One major change I needed to make was to reframe my relationship with my body. It slowly became my friend, my messenger, my early warning system, my truth teller. I found out my body wanted to take care of me and heal me. It never lies. It tells the truth because my cells remember. So now I listen to my body. When I am taking on too much responsibility my shoulders ache. When I am not nurturing myself my stomach hurts. When I am in the presence of an abusive person my abuse muscle (across my right scapula) quickly tightens. When my center of gravity is shifting to a new place in my life or I am fearful about money, my lower back aches. When I am afraid to move forward, my hips act up. Many times my body knows what I need before my brain acknowledges it. If I ignore or bypass the messages they often hang on or get worse.

I still use the benefits of modern medicine but I listen equally to my inner messages. Heeding the message is sometimes difficult, if, for instance, the abusive person I am reacting to is an employer, friend or client. But I’ve learned that wisdom comes from trusting and then acting on the message. Now I can say no to inappropriate touch and not even feel guilty. And if I am making a major decision I often put it out on the table and see how my body reacts to it before I step forward. Sometimes my body tries to protect me from old pain/fear by warning me about going forward. So I need to soothe and reassure it, if I feel God is calling me to move. If it relaxes with my reassurance, I go forward. With my body’s help, I can discern what is a life-giving challenge and what is too risky.

I’ve learned that my body responds well to self-care. If I am good to my body it responds to my love. Even when I am in pain, if I do simple things to soothe my body it seems grateful. For instance, when I am feeling low or my back aches I go for a walk. My body craves the slow motion of walking and the fresh air. Oh, and dancing. It is pleasure and exercise all rolled into one. Dancing to slow rhythms allows me to move in ways that gently stretch and work my muscles. Two body responses that I find particularly dear are tears of meaning and chuckles of joy. Whenever either of those happens spontaneously I know my body is in sync with my spirit.

God has taught me that no matter what pain I’ve had or even caused in my body, it is still a temple of God, where God dwells. God always offers a healing touch. I do not have to be cleaned out or disinfected for God to dwell in me. God desires me as I am, no matter how I look or feel. I may never be cured of my maladies but I can heal my memories and be a witness to God’s spirit dwelling within me. I do not need to become my pain. My pain can become my friend.

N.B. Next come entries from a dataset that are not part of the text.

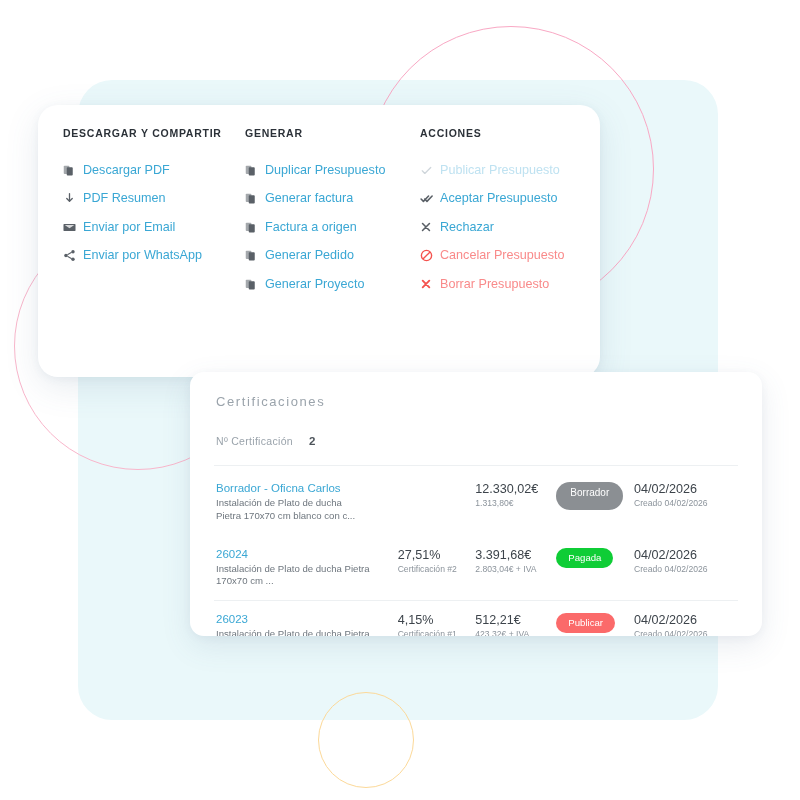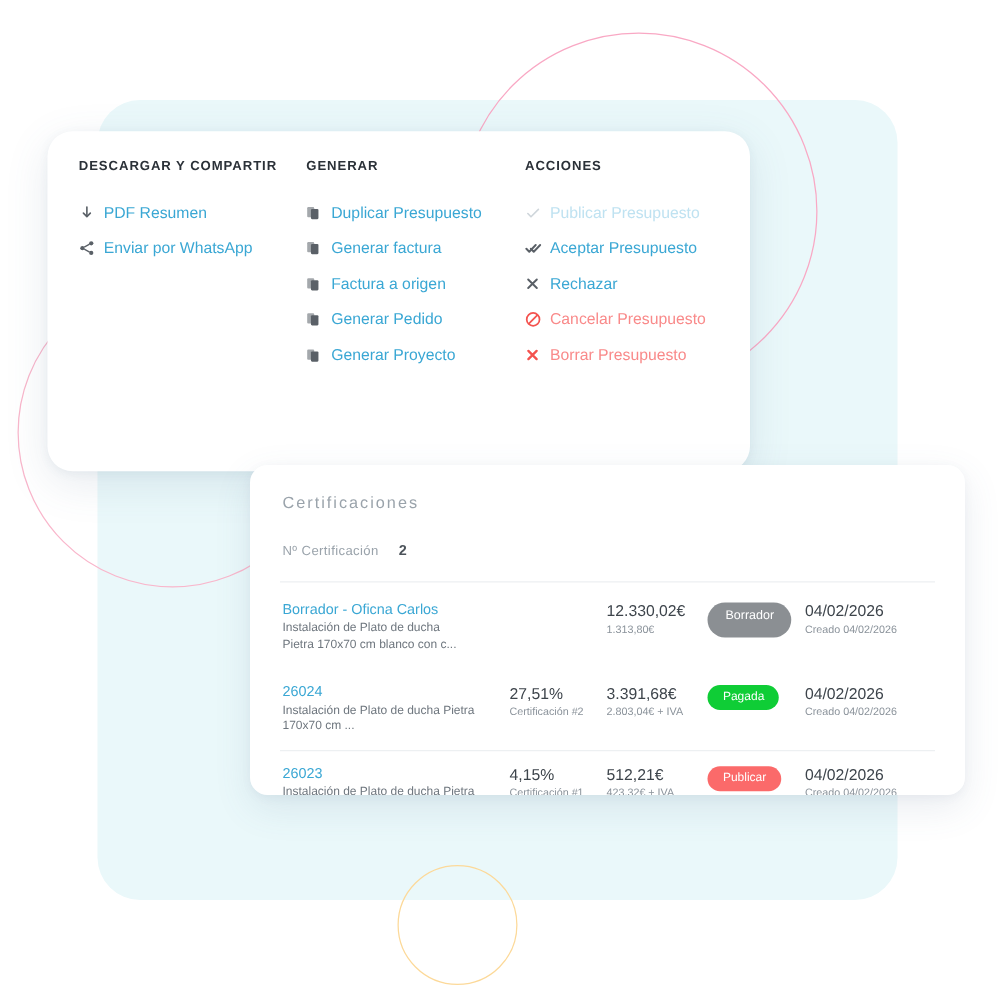--- a/index.html
+++ b/index.html
@@ -88,21 +88,21 @@
   .menu-item.disabled .ico { color: #cfd6db; }
   .menu-item.danger { color: #f98a8a; }
   .menu-item.danger .ico { color: #f4534f; }
   .menu-item .lbl { line-height: 1; }
 
   svg { display: block; }
 
   
   .cert-card {
     position: absolute;
-    left: 200px; top: 372px;
+    left: 190px; top: 372px;
     width: 572px; height: 264px;
     background: #ffffff;
     border-radius: 14px;
     box-shadow: 0 10px 30px rgba(80,110,140,0.12), 0 2px 8px rgba(80,110,140,0.06);
     overflow: hidden;
   }
   .cert-title {
     font-size: 13px;
     color: #9aa3ab;
     letter-spacing: 1.6px;
@@ -201,26 +201,44 @@
   <div class="circle circle-pink"></div>
   <div class="circle circle-pink-2"></div>
   <div class="circle circle-amber"></div>
 
   <div class="menu-card">
     <div class="menu-cols" id="menu-cols">
         <div class="menu-col col-1">
           <div class="col-title">DESCARGAR Y COMPARTIR</div>
           <div class="menu-item">
             <span class="ico">
+              <svg width="12" height="13" viewBox="0 0 16 16" fill="currentColor">
+                <rect x="1" y="1.5" width="7.5" height="11" rx="1.2" opacity="0.55"></rect>
+                <rect x="5" y="3.5" width="8" height="11" rx="1.2"></rect>
+              </svg>
+            </span>
+            <span class="lbl">Descargar PDF</span>
+          </div>
+          <div class="menu-item">
+            <span class="ico">
               <svg width="13" height="13" viewBox="0 0 16 16" fill="none" stroke="currentColor" stroke-width="1.6" stroke-linecap="round" stroke-linejoin="round">
                 <path d="M8 2v9"></path>
                 <path d="M4.6 8l3.4 3.4L11.4 8"></path>
               </svg>
             </span>
             <span class="lbl">PDF Resumen</span>
+          </div>
+          <div class="menu-item">
+            <span class="ico">
+              <svg width="13" height="13" viewBox="0 0 16 16" fill="currentColor">
+                <path d="M1.2 4h13.6v8H1.2z" opacity="0.25"></path>
+                <path d="M1.2 3.6h13.6a.6.6 0 01.6.6v7.6a.6.6 0 01-.6.6H1.2a.6.6 0 01-.6-.6V4.2a.6.6 0 01.6-.6zm.9 1.3L8 8.8l5.9-3.9"></path>
+              </svg>
+            </span>
+            <span class="lbl">Enviar por Email</span>
           </div>
           <div class="menu-item">
             <span class="ico">
               <svg width="13" height="13" viewBox="0 0 16 16" fill="currentColor">
                 <circle cx="12.3" cy="3.3" r="2.1"></circle>
                 <circle cx="3.6" cy="8" r="2.1"></circle>
                 <circle cx="12.3" cy="12.7" r="2.1"></circle>
                 <path d="M5.4 7l5.3-2.9M5.4 9l5.3 2.9" stroke="currentColor" stroke-width="1.3"></path>
               </svg>
             </span>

And wonder of wonders, my own healing has become part of my calling; to be a safe place of conversation and healing for people with body issues, particularly for young adults. They crave having someone listen respectfully to their stories about their bodies and their sexuality as they explore their vision of themselves as temples in which God dwells.

© Janet O. Hagberg, 2010. All rights reserved.

Reflections on this essay

When you consider your body God’s temple what issues emerge?

What is your auto-bodyography? Where is your joy and pain in that history?

How is God involved with your body in its healing?

How do you care for your body?

How to you listen to your body? What are its unique messages to you?